Inediti centri opachi di potere disinformano
“Pericolose attività di disinformazione tendono ad accreditare una presunta vulnerabilità delle opinioni pubbliche dei Paesi democratici. Cercano di affermarsi inediti ma opachi centri di potere” ha puntualizzato Mattarella nel suo discorso alla Conferenza degli ambasciatori.

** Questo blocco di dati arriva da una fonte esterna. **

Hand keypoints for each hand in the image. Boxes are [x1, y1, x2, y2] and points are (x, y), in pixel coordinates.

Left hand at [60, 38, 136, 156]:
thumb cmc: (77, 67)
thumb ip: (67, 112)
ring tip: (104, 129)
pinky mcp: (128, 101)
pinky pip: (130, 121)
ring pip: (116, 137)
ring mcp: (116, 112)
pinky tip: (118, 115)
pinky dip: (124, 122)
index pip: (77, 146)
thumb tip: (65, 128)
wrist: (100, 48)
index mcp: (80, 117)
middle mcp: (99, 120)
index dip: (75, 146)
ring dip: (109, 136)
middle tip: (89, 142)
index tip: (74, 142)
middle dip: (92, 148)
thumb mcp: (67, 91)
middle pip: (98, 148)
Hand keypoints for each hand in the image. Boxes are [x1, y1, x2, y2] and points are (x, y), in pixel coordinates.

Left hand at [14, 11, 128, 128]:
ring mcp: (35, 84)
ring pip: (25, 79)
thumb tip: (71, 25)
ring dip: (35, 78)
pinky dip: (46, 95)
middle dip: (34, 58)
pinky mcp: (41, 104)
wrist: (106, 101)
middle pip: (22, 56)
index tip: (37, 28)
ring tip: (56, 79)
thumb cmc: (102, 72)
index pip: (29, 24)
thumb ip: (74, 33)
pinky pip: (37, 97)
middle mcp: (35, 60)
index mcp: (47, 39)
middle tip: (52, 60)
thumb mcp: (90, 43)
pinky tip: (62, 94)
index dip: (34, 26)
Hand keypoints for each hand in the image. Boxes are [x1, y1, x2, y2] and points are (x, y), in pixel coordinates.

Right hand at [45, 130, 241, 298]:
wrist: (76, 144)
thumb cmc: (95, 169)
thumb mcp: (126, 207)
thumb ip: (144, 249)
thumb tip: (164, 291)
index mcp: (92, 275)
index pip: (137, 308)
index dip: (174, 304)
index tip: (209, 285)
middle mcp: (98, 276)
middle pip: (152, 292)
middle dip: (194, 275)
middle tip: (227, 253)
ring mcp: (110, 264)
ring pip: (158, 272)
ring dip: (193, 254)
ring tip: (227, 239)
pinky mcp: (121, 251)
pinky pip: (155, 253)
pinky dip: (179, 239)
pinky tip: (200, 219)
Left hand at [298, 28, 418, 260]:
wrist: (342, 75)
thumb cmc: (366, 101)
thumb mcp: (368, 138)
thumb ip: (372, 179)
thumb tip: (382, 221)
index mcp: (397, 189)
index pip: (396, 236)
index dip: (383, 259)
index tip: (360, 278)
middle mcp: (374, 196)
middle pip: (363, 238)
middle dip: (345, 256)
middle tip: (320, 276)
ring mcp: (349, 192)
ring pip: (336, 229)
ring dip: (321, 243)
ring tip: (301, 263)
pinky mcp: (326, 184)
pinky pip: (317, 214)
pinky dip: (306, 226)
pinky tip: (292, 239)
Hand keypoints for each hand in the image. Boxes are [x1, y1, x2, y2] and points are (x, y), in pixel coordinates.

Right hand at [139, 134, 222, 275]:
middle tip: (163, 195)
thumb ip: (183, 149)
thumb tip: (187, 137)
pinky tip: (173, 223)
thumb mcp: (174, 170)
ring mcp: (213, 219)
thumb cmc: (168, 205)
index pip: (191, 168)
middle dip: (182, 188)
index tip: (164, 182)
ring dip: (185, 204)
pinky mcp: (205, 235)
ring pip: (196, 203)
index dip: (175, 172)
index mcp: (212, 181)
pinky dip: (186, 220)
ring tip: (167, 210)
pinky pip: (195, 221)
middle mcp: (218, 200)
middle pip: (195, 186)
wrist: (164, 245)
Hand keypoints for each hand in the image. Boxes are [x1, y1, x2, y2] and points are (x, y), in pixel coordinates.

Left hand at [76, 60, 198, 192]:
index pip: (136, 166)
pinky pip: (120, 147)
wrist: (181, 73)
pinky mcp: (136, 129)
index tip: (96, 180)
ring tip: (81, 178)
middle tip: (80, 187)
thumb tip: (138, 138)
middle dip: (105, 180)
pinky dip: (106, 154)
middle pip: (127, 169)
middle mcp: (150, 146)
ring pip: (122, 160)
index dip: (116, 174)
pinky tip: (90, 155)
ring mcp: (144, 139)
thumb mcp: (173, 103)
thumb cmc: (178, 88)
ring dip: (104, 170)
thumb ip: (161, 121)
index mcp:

Prevalgono interessi particolari che sfidano legalità internazionale
“La situazione internazionale imprevedibile - e, per qualche aspetto, sorprendente - provoca disorientamento. L’inquietudine del pessimismo che ne deriva non deve indurre a ritenere ineluttabile il processo che vede l’ordine geopolitico che avevamo contribuito a costruire mostrare crepe sempre più estese e profonde, con conflitti che credevamo consegnati per sempre alla storia riacutizzati, lambendo regioni a noi vicine. Così come l’affacciarsi di nuovi focolai di instabilità in aree dove la fragilità politica e sociale è divenuta ormai strutturale, con l’emergere di paradigmi che vedono prevalere interessi particolari che, sovente, sfidano la legalità internazionale” ha argomentato ancora il capo dello Stato parlando della complicata e indesita situazione internazionale.